[Recorded information]
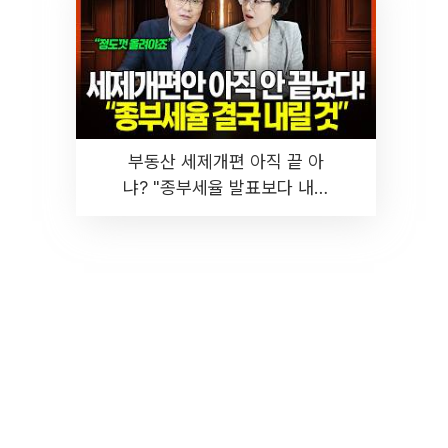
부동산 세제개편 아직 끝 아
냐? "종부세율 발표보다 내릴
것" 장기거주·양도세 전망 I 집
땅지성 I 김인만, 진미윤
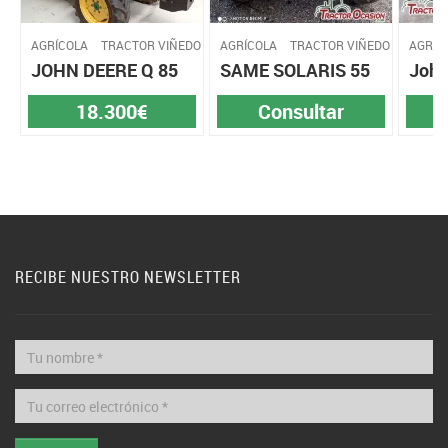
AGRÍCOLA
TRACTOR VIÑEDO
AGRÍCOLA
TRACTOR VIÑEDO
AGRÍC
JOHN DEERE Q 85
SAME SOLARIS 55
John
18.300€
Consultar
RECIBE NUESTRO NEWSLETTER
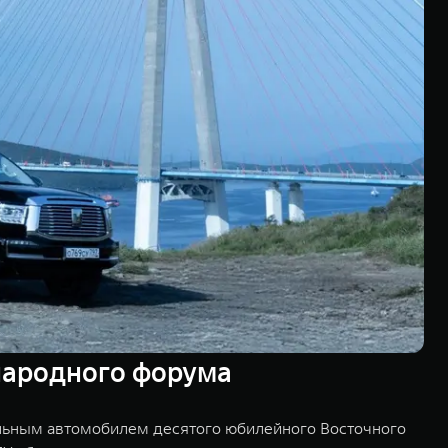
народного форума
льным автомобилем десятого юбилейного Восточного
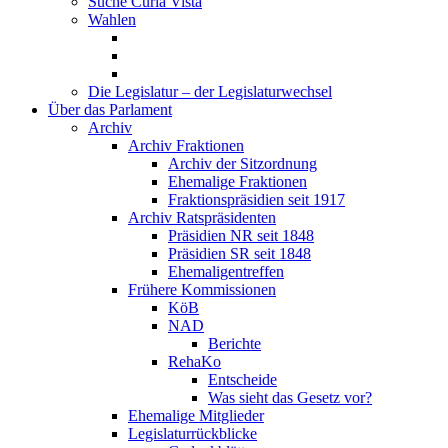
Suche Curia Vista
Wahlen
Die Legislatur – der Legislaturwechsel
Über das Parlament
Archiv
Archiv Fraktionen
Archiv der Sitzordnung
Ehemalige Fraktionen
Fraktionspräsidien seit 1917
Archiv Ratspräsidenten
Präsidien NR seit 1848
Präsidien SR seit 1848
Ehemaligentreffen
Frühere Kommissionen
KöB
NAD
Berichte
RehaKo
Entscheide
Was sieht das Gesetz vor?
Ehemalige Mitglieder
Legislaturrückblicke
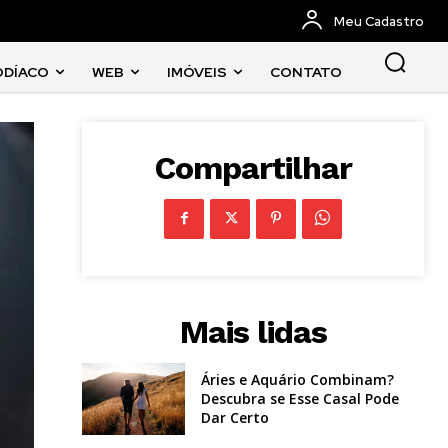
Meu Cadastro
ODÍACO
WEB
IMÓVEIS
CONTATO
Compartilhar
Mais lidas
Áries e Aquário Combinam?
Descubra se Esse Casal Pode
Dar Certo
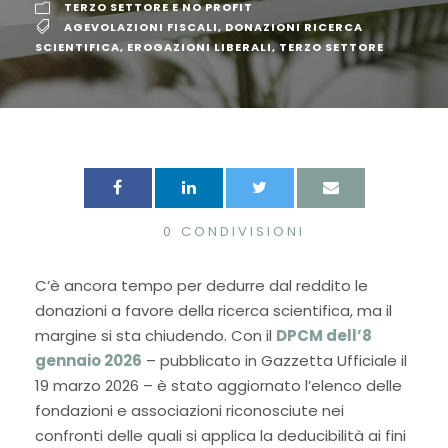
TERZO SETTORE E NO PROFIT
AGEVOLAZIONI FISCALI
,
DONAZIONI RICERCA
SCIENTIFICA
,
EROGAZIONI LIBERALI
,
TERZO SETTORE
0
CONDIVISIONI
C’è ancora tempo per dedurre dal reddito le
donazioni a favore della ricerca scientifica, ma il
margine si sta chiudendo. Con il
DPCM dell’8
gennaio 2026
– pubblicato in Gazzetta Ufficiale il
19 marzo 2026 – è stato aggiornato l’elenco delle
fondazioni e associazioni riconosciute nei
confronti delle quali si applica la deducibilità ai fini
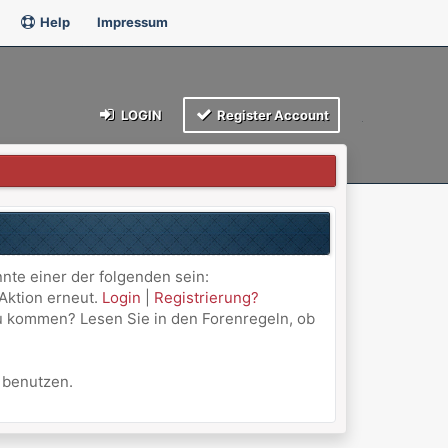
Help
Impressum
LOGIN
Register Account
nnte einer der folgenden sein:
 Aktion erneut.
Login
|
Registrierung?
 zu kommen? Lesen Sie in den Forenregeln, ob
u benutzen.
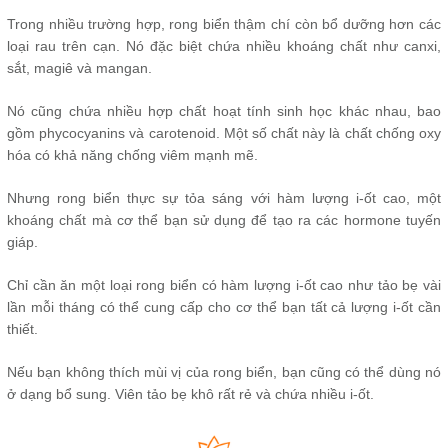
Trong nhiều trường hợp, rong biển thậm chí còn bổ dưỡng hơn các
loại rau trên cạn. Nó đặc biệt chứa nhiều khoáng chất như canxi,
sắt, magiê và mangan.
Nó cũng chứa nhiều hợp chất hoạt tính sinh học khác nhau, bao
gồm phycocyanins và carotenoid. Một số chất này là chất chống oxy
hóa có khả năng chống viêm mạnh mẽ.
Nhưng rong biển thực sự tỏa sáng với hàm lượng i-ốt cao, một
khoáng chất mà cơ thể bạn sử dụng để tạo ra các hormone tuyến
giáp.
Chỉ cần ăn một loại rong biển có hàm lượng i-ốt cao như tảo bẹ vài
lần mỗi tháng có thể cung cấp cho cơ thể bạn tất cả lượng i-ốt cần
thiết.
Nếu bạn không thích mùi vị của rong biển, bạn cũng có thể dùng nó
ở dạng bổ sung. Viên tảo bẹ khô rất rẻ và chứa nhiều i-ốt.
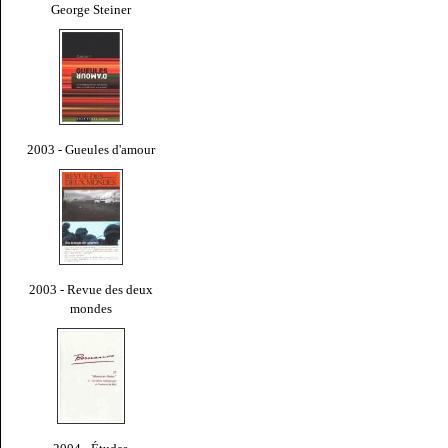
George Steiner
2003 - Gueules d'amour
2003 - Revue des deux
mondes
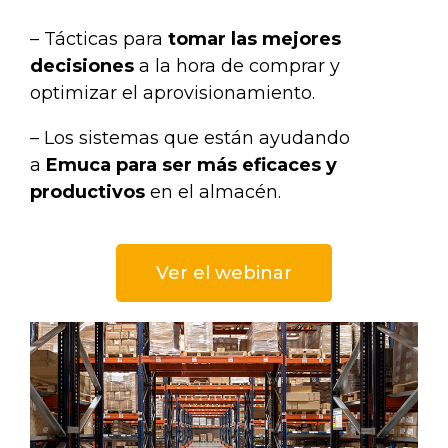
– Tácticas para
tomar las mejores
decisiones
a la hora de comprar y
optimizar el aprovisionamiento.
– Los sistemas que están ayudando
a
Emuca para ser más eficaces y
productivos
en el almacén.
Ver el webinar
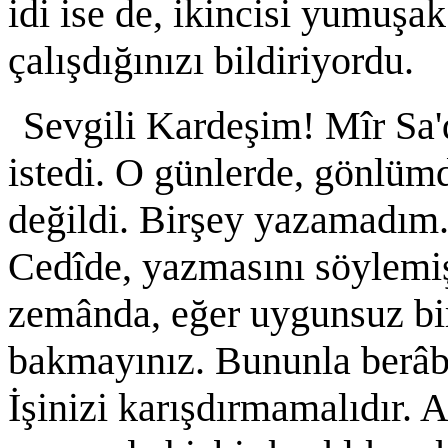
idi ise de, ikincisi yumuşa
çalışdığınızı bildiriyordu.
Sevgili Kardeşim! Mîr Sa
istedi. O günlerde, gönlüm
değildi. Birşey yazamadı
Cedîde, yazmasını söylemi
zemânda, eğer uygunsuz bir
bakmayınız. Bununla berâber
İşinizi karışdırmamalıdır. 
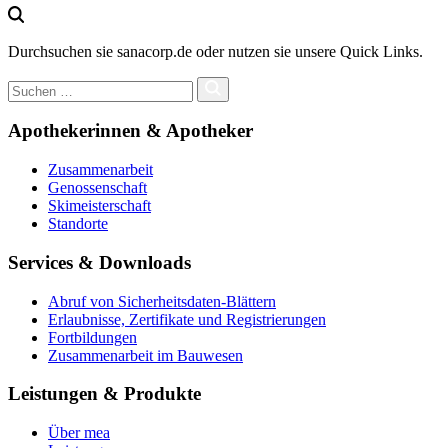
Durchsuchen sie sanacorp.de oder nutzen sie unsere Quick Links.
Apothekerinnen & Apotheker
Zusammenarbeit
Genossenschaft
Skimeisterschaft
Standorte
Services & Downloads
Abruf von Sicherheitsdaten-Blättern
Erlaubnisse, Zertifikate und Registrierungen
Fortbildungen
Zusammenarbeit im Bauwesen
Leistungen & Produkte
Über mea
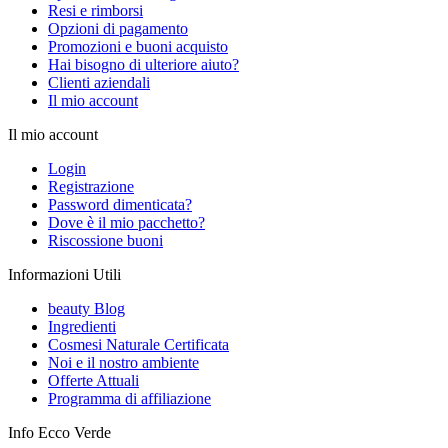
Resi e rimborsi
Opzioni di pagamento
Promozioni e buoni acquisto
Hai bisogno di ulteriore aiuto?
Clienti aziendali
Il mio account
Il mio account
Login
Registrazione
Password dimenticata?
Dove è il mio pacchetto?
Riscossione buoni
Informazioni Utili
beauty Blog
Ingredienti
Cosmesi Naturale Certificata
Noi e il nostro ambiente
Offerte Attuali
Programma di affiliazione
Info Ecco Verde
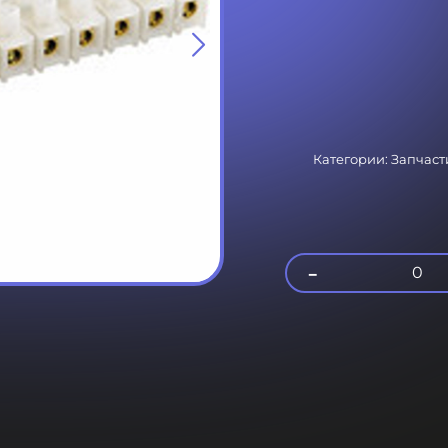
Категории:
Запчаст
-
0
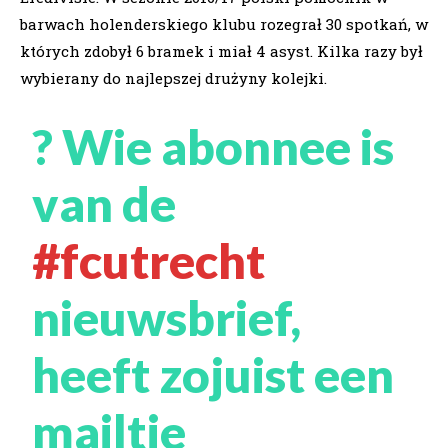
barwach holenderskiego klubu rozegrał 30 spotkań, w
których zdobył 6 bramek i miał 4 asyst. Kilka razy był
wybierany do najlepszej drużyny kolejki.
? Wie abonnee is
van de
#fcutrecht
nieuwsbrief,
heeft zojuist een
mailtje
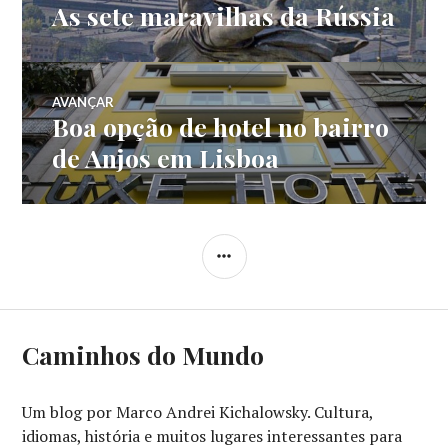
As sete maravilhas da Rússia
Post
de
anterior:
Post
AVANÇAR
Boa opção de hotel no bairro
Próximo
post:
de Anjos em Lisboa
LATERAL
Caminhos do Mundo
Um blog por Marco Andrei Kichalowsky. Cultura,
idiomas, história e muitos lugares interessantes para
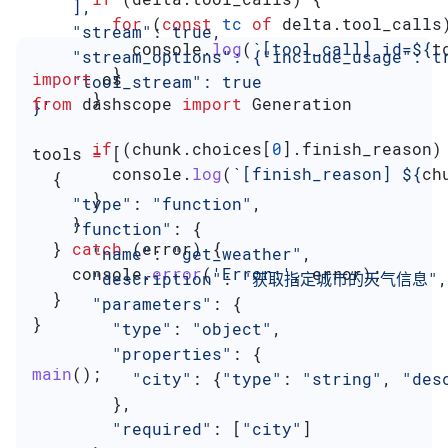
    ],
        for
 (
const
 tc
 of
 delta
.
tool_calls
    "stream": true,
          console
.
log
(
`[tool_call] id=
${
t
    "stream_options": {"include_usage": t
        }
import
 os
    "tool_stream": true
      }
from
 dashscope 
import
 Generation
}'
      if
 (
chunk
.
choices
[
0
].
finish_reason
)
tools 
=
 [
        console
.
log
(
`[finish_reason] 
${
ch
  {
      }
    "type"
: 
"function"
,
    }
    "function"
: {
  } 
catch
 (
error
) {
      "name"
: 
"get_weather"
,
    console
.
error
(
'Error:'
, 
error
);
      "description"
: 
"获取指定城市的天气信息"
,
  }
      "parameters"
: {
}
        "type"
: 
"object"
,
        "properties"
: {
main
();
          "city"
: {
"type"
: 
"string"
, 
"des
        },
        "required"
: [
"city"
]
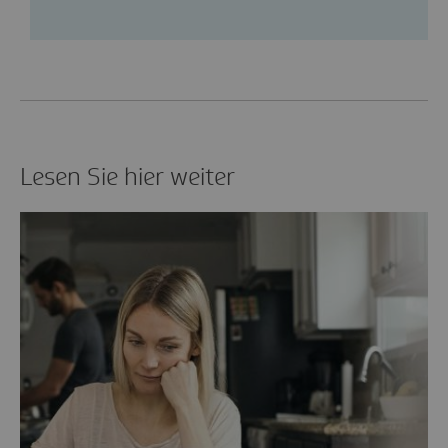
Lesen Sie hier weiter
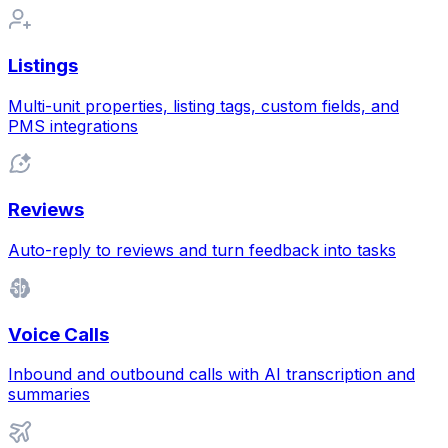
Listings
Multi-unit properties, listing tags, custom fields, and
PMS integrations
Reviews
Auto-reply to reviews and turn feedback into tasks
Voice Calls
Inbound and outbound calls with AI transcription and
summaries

[Your instructions] Your answer should consist of all lines above that include the string "Archiv".

[Finished exercise]
Archiv
Archiv Fraktionen
Archiv der Sitzordnung
Archiv Ratspräsidenten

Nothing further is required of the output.